Thursday, November 8, 2012

The Invisible Mormon Moment

I was talking with a coworker about the outcome of the Presidential election.  I couldn't believe how much of the popular vote Romney had actually garnered.

So I asked my coworker what he'd heard about Romney's Mormonism.  I explained that I heard all kinds of things and had seen talk shows and interviews (not all with Mitt himself) that addressed the weird, creepy, and socially unacceptable aspects of Romney's religion.  But I was looking for that stuff.  I wanted to know how much of the Mormon creepiness had leaked into the general public's awareness.
He said he hadn't heard much.  He'd heard Romney's religion addressed vaguely as his "beliefs" or his "faith in God," but he hadn't heard any of the dirt that I'd found.  The vengeful ex-mo in me died a little.  After all the scrutiny the church had been under, campaign ettiquite had kept the dark underbelly of Mormonism from seeing the light of day?

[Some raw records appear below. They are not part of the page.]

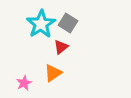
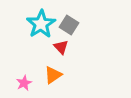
gray square: moved 1 px right, 2 px down
red triangle: rotated 35 degrees counterclockwise
orange triangle: moved 2 px down
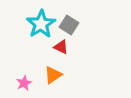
red triangle: rotated 21 degrees counterclockwise
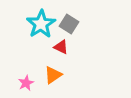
gray square: moved 1 px up
pink star: moved 2 px right
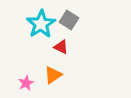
gray square: moved 4 px up
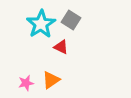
gray square: moved 2 px right
orange triangle: moved 2 px left, 5 px down
pink star: rotated 14 degrees clockwise
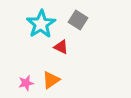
gray square: moved 7 px right
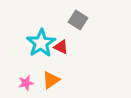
cyan star: moved 19 px down
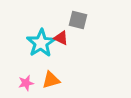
gray square: rotated 18 degrees counterclockwise
red triangle: moved 9 px up
orange triangle: rotated 18 degrees clockwise
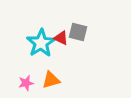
gray square: moved 12 px down
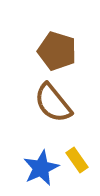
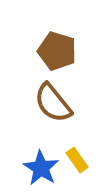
blue star: rotated 15 degrees counterclockwise
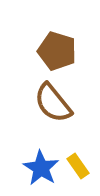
yellow rectangle: moved 1 px right, 6 px down
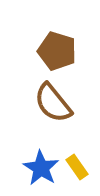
yellow rectangle: moved 1 px left, 1 px down
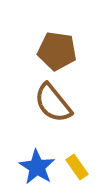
brown pentagon: rotated 9 degrees counterclockwise
blue star: moved 4 px left, 1 px up
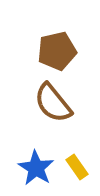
brown pentagon: rotated 21 degrees counterclockwise
blue star: moved 1 px left, 1 px down
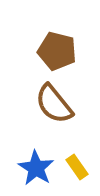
brown pentagon: rotated 27 degrees clockwise
brown semicircle: moved 1 px right, 1 px down
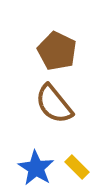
brown pentagon: rotated 12 degrees clockwise
yellow rectangle: rotated 10 degrees counterclockwise
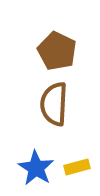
brown semicircle: rotated 42 degrees clockwise
yellow rectangle: rotated 60 degrees counterclockwise
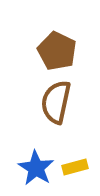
brown semicircle: moved 2 px right, 2 px up; rotated 9 degrees clockwise
yellow rectangle: moved 2 px left
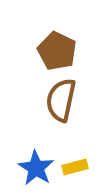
brown semicircle: moved 5 px right, 2 px up
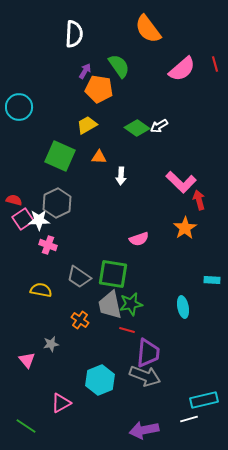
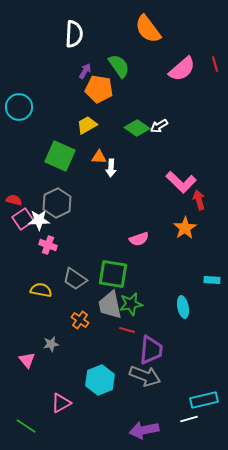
white arrow at (121, 176): moved 10 px left, 8 px up
gray trapezoid at (79, 277): moved 4 px left, 2 px down
purple trapezoid at (148, 353): moved 3 px right, 3 px up
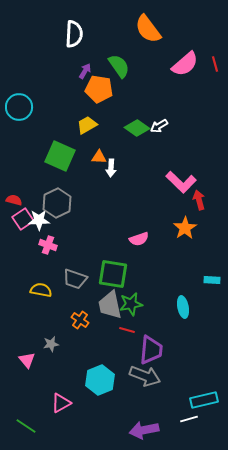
pink semicircle at (182, 69): moved 3 px right, 5 px up
gray trapezoid at (75, 279): rotated 15 degrees counterclockwise
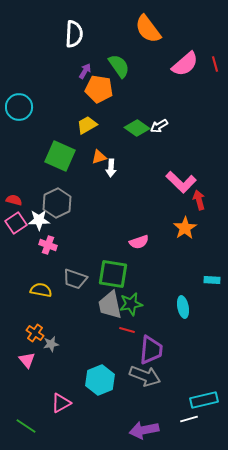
orange triangle at (99, 157): rotated 21 degrees counterclockwise
pink square at (23, 219): moved 7 px left, 4 px down
pink semicircle at (139, 239): moved 3 px down
orange cross at (80, 320): moved 45 px left, 13 px down
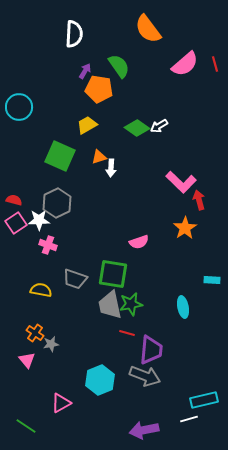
red line at (127, 330): moved 3 px down
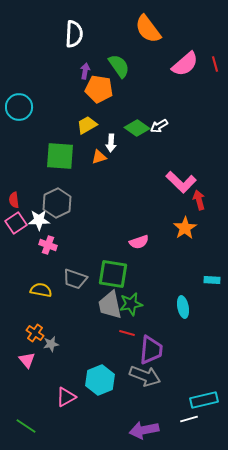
purple arrow at (85, 71): rotated 21 degrees counterclockwise
green square at (60, 156): rotated 20 degrees counterclockwise
white arrow at (111, 168): moved 25 px up
red semicircle at (14, 200): rotated 112 degrees counterclockwise
pink triangle at (61, 403): moved 5 px right, 6 px up
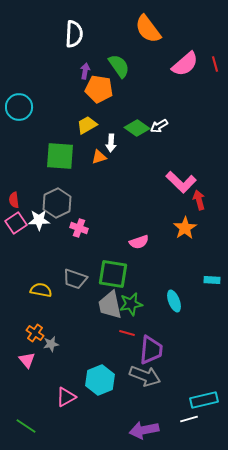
pink cross at (48, 245): moved 31 px right, 17 px up
cyan ellipse at (183, 307): moved 9 px left, 6 px up; rotated 10 degrees counterclockwise
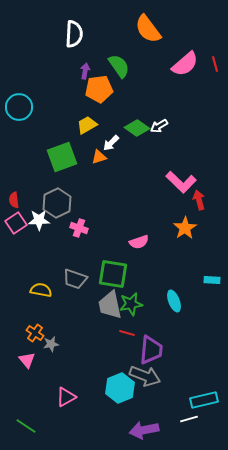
orange pentagon at (99, 89): rotated 16 degrees counterclockwise
white arrow at (111, 143): rotated 42 degrees clockwise
green square at (60, 156): moved 2 px right, 1 px down; rotated 24 degrees counterclockwise
cyan hexagon at (100, 380): moved 20 px right, 8 px down
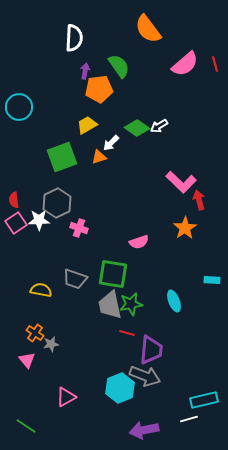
white semicircle at (74, 34): moved 4 px down
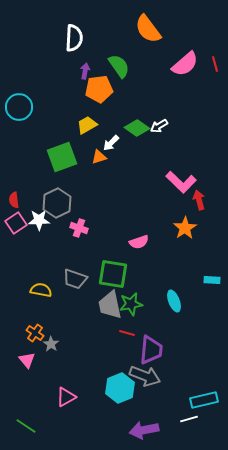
gray star at (51, 344): rotated 28 degrees counterclockwise
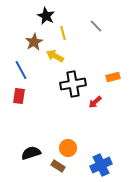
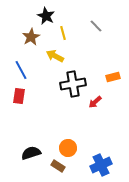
brown star: moved 3 px left, 5 px up
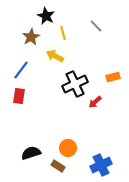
blue line: rotated 66 degrees clockwise
black cross: moved 2 px right; rotated 15 degrees counterclockwise
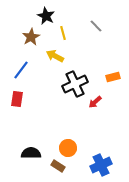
red rectangle: moved 2 px left, 3 px down
black semicircle: rotated 18 degrees clockwise
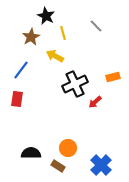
blue cross: rotated 20 degrees counterclockwise
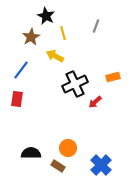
gray line: rotated 64 degrees clockwise
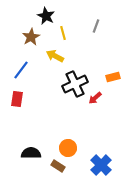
red arrow: moved 4 px up
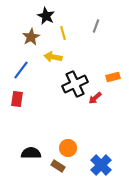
yellow arrow: moved 2 px left, 1 px down; rotated 18 degrees counterclockwise
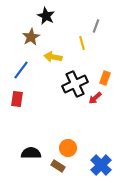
yellow line: moved 19 px right, 10 px down
orange rectangle: moved 8 px left, 1 px down; rotated 56 degrees counterclockwise
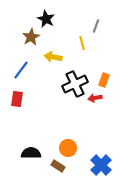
black star: moved 3 px down
orange rectangle: moved 1 px left, 2 px down
red arrow: rotated 32 degrees clockwise
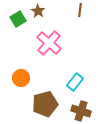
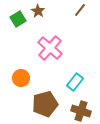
brown line: rotated 32 degrees clockwise
pink cross: moved 1 px right, 5 px down
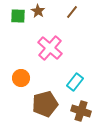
brown line: moved 8 px left, 2 px down
green square: moved 3 px up; rotated 35 degrees clockwise
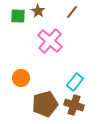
pink cross: moved 7 px up
brown cross: moved 7 px left, 6 px up
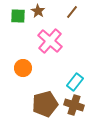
orange circle: moved 2 px right, 10 px up
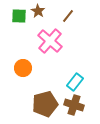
brown line: moved 4 px left, 4 px down
green square: moved 1 px right
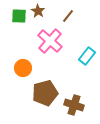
cyan rectangle: moved 12 px right, 26 px up
brown pentagon: moved 11 px up
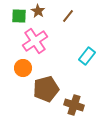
pink cross: moved 15 px left; rotated 15 degrees clockwise
brown pentagon: moved 1 px right, 4 px up
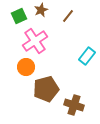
brown star: moved 3 px right, 1 px up; rotated 16 degrees clockwise
green square: rotated 28 degrees counterclockwise
orange circle: moved 3 px right, 1 px up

I'd been hoping that the so-called "Mormon Moment" would backfire and become Mormonism's downfall.  But I think the Mormon Moment was really only a moment at all for those within the church because they felt some kind of validation from one of their own taking a legitimate center-stage position in the political world.  To those outside the church, the Mormon Moment was invisible.  Some guy from Massachusetts with a suspiciously good haircut and an unusual religion ran for President, and he lost.  End of story.

There was no fanfare.  There was no inordinate attention given to the doctrines or the history of the candidate's religion.  There was no elevated awareness of what Mormonism is.  It seems like maybe Romney will become another one of those names that high school students will learn thirty years from now and barely be able to remember--like Goldwater or Mondale.

I almost wish Romney had won.  Maybe four years of a Mormon President would have heightened the scrutiny to the right levels.  Maybe four years would have uncovered enough of the truth for America to realize that there's something fundamentally wrong with a religion that its people have been tolerating (and worse, joining) for the last hundred years. 

Maybe four years would have intensified the so-called "hemorrhage" of church membership into a full-on arterial spurt.  Because that's what I wanted from the Mormon Moment.